EXERCISE DESCRIPTION:
An exact copy of the records below is required, and it must contain no pictures.

[Collected data entries]
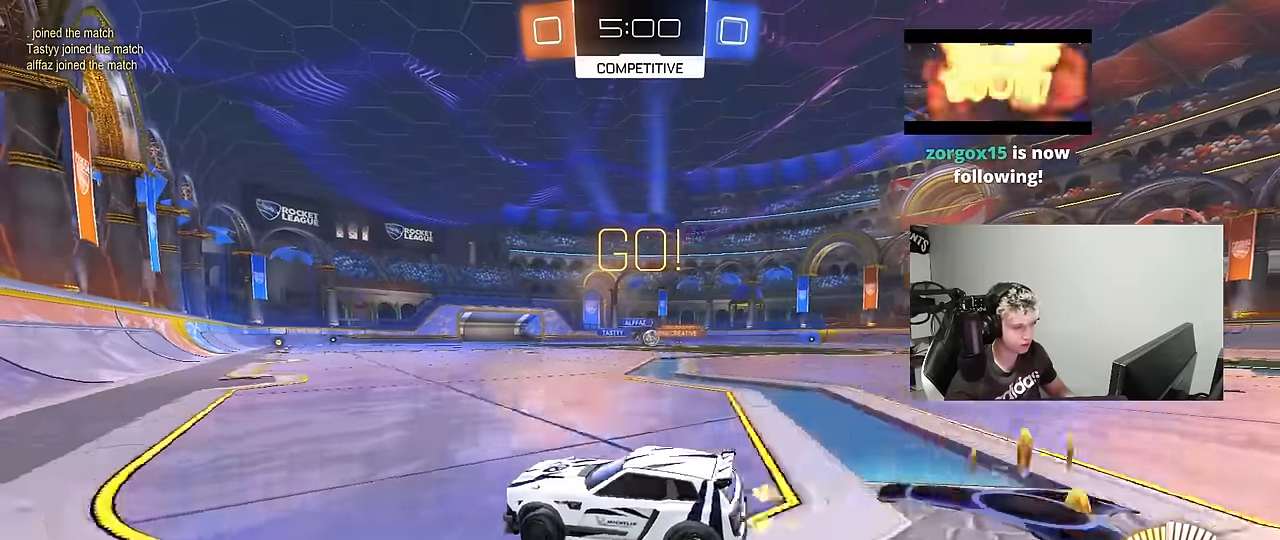
{"keys": ["a", "w"], "mouse": ["left"], "mouse_move": "still", "events": [[67, "shift", "up"], [300, "d", "up"], [350, "a", "down"], [350, "mouse_left", "down"]]}
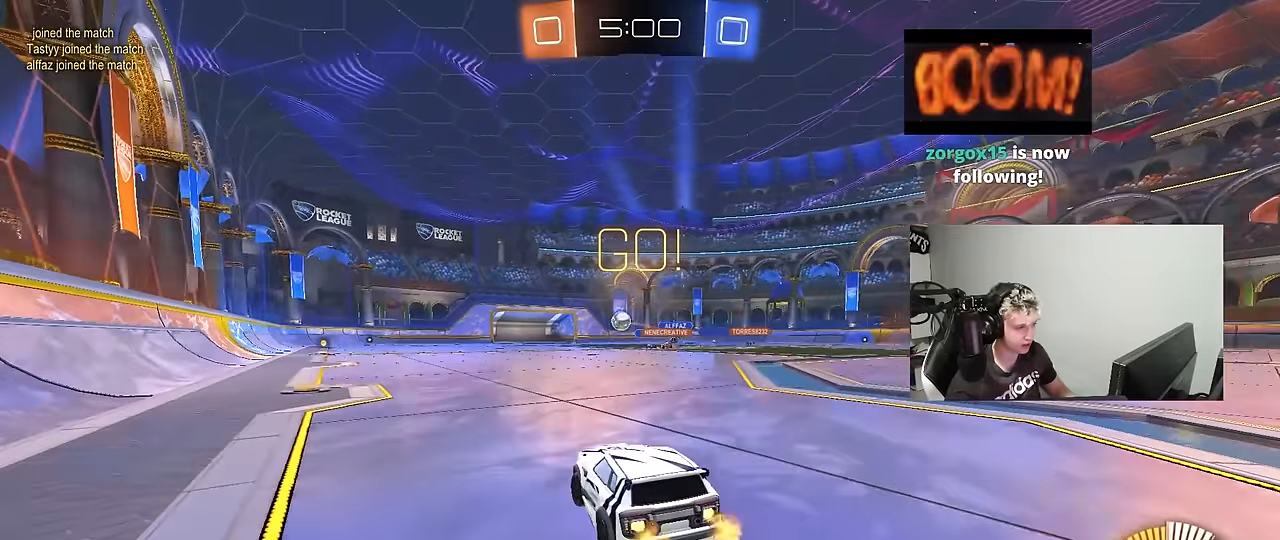
{"keys": ["w"], "mouse": ["left"], "mouse_move": "still", "events": [[217, "a", "up"]]}
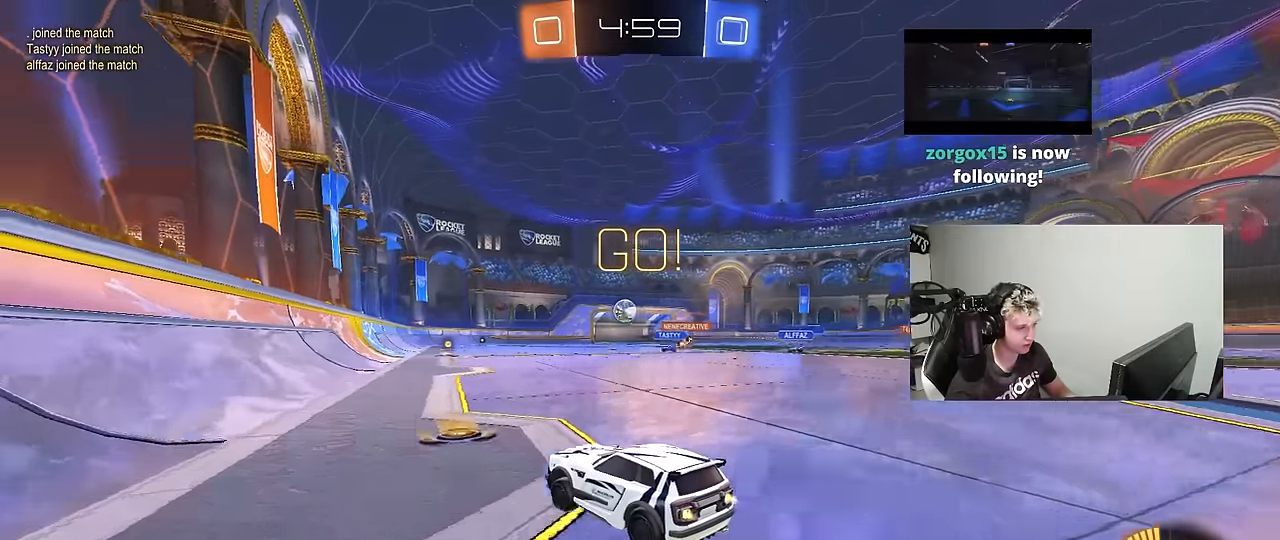
{"keys": ["d", "s"], "mouse": [], "mouse_move": "still", "events": [[233, "mouse_left", "up"], [233, "w", "up"], [333, "a", "down"], [333, "s", "down"], [483, "a", "up"], [483, "d", "down"]]}
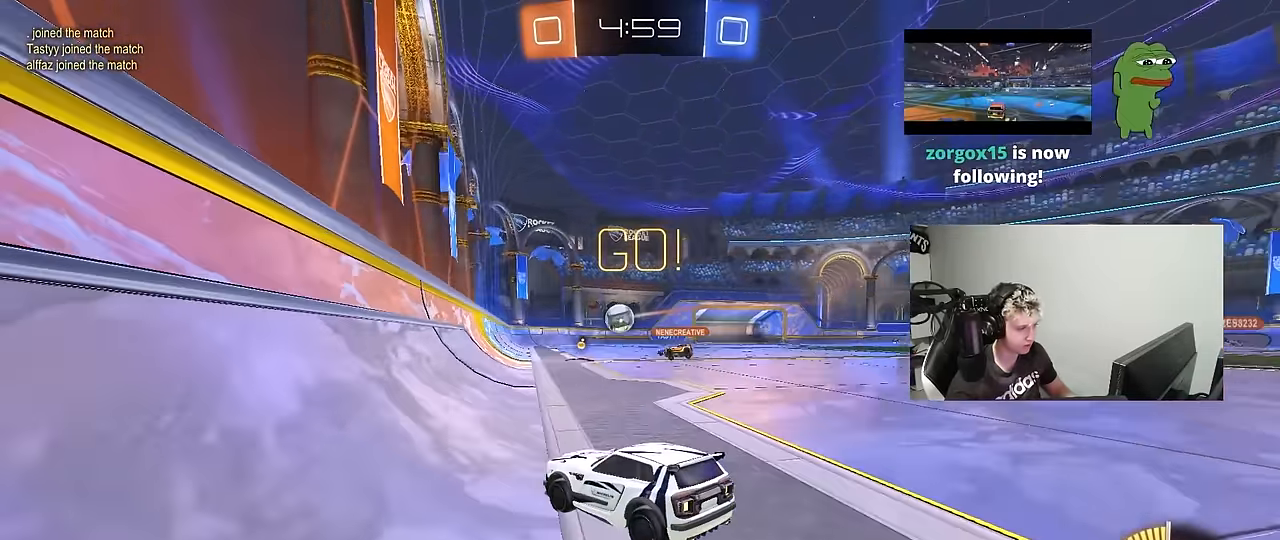
{"keys": ["d", "w"], "mouse": [], "mouse_move": "still", "events": [[67, "s", "up"], [67, "shift", "down"], [167, "w", "down"], [217, "shift", "up"]]}
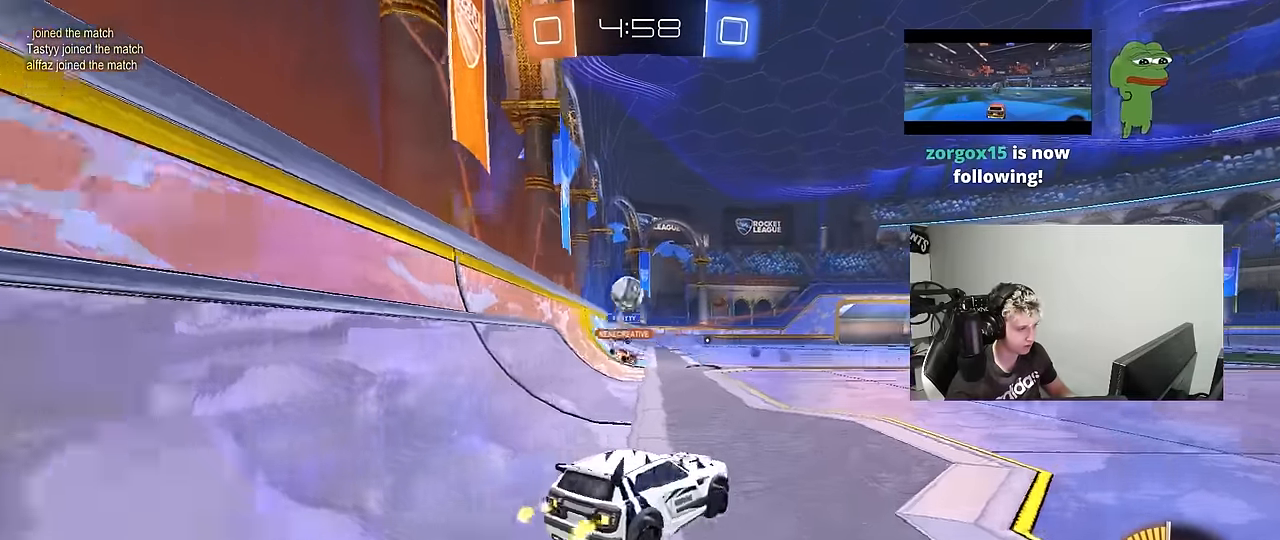
{"keys": ["d", "w"], "mouse": [], "mouse_move": "still", "events": [[133, "shift", "down"], [233, "shift", "up"]]}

TASK RESULT:
{"keys": ["a", "w"], "mouse": ["left"], "mouse_move": "still", "events": [[67, "shift", "up"], [300, "d", "up"], [350, "a", "down"], [350, "mouse_left", "down"]]}
{"keys": ["w"], "mouse": ["left"], "mouse_move": "still", "events": [[217, "a", "up"]]}
{"keys": ["d", "s"], "mouse": [], "mouse_move": "still", "events": [[233, "mouse_left", "up"], [233, "w", "up"], [333, "a", "down"], [333, "s", "down"], [483, "a", "up"], [483, "d", "down"]]}
{"keys": ["d", "w"], "mouse": [], "mouse_move": "still", "events": [[67, "s", "up"], [67, "shift", "down"], [167, "w", "down"], [217, "shift", "up"]]}
{"keys": ["d", "w"], "mouse": [], "mouse_move": "still", "events": [[133, "shift", "down"], [233, "shift", "up"]]}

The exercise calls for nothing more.